The list of companies and banks potentially affected by Friday’s collapse of Silicon Valley Bank is growing. But at least one person seems to have cashed in recently: chief executive Greg Becker, whose trust sold $3.6 million worth of shares on Feb. 27, according to SEC filings.
Becker is now coming under scrutiny, including from a personal acquaintance, Democratic California Rep. Ro Khanna, who said Sunday that Becker should give that money back.
“There should be a clawback of any of that money,” Khanna said in an interview with The Washington Post. “It should be going to the depositors.”

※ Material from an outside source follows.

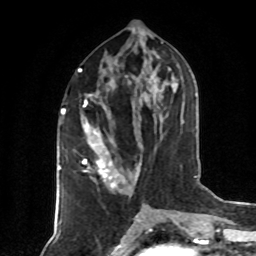
Breast MRI (dynamic contrast-enhanced), one axial slice. Position 36 of 80 along the scan axis. Cropped to one breast. Dynamic contrast-enhanced series, time point 2 of 8 at this slice position (early post-contrast). 1.5 T. TE 4.2 ms, TR 7 ms. 256 × 256 image matrix. Female patient.
Structures marked on this image (semi-automatically segmented with operator editing):
- enhancing-tissue mask used for the functional tumour volume (all voxels passing the contrast-enhancement thresholds inside the analysis volume; usually the tumour): bounding box [x1, y1, x2, y2] px = [79, 71, 125, 189]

The sharp comments from Khanna, who represents the district where Silicon Valley Bank was headquartered, comes amid a furor in Washington over what the government’s role should be in bailing out the bank and making its customers whole.
Representatives of Silicon Valley Bank did not immediately return a request for comment.
Khanna offered a note of caution and said the sale may not indicate wrongdoing. “It’s important to understand before casting aspersions on someone’s motives whether it is a scheduled sale … which are done many months before,” he said. “We do need all the facts to come out before jumping to conclusions.”
If there is evidence of bad behavior, the government “could sue,” he said.
Shortly after Silicon Valley Bank disclosed a $1.8 billion loss to shareholders that sparked a run, the Federal Deposit Insurance Corporation shut it down on Friday and took control of its deposits.
The U.S. government on Sunday night said that all depositors at the collapsed Silicon Valley Bank would have access to their money on Monday morning. The announcement appeared to cover deposits worth more than the $250,000 federally insured limit. More than 90 percent of the bank’s customers — which includes titans of the technology industry — have account balances above this.
“Today we are taking decisive actions to protect the U.S. economy by strengthening public confidence in our banking system,” a joint statement from the Treasury Department, the Federal Reserve and the Federal Deposit Insurance Corporation said. “This step will ensure that the U.S. banking system continues to perform its vital roles of protecting deposits and providing access to credit to households and businesses in a manner that promotes strong and sustainable economic growth.”
Earlier Sunday, federal authorities were strongly considering safeguarding all uninsured deposits at Silicon Valley Bank if regulators don’t find a buyer for the bank, sources told The Washington Post, an extraordinary intervention likely aimed at preventing potential panic in the U.S. financial system.
Treasury Secretary Janet L. Yellen said Sunday that the U.S. government has been working with regulators to devise a plan to help affected customers.
“We’ve been hearing from those depositors and other concerned people this weekend,” she said on the CBS program “Face the Nation.” “I’ve been working all weekend with our banking regulators to design appropriate policies to address this situation.”
Critics have warned that any support from the government could set a troubling precedent, leading other banks to expect federal authorities to intervene if they went under. It could also spark a populist backlash over the appearance of U.S. taxpayer money going to save some of the country’s richest residents.
U.S. government officials on Sunday night said no losses associated with their plan to support Silicon Valley Bank “will be borne by the taxpayer.”
For his part, Khanna said the federal government should make Silicon Valley Bank customers whole. Many of its customers, which range from companies that provide payroll to vineyards to climate start-ups, have not done anything wrong, he said earlier in the day, in comments on “Face the Nation.”
“They didn’t take risks,” he said. “They just had their money in a bank. And we’re saying those need to be guaranteed.”
Rep. Nancy Mace (R-S.C.) was among those on the other side, signaling on Sunday her opposition to a bailout in comments to CNN’s “State of the Union.”
“We cannot keep bailing out private companies because there’s no consequences to their actions,” she said. “People, when they make mistakes or break the law, have to be held accountable in this country.”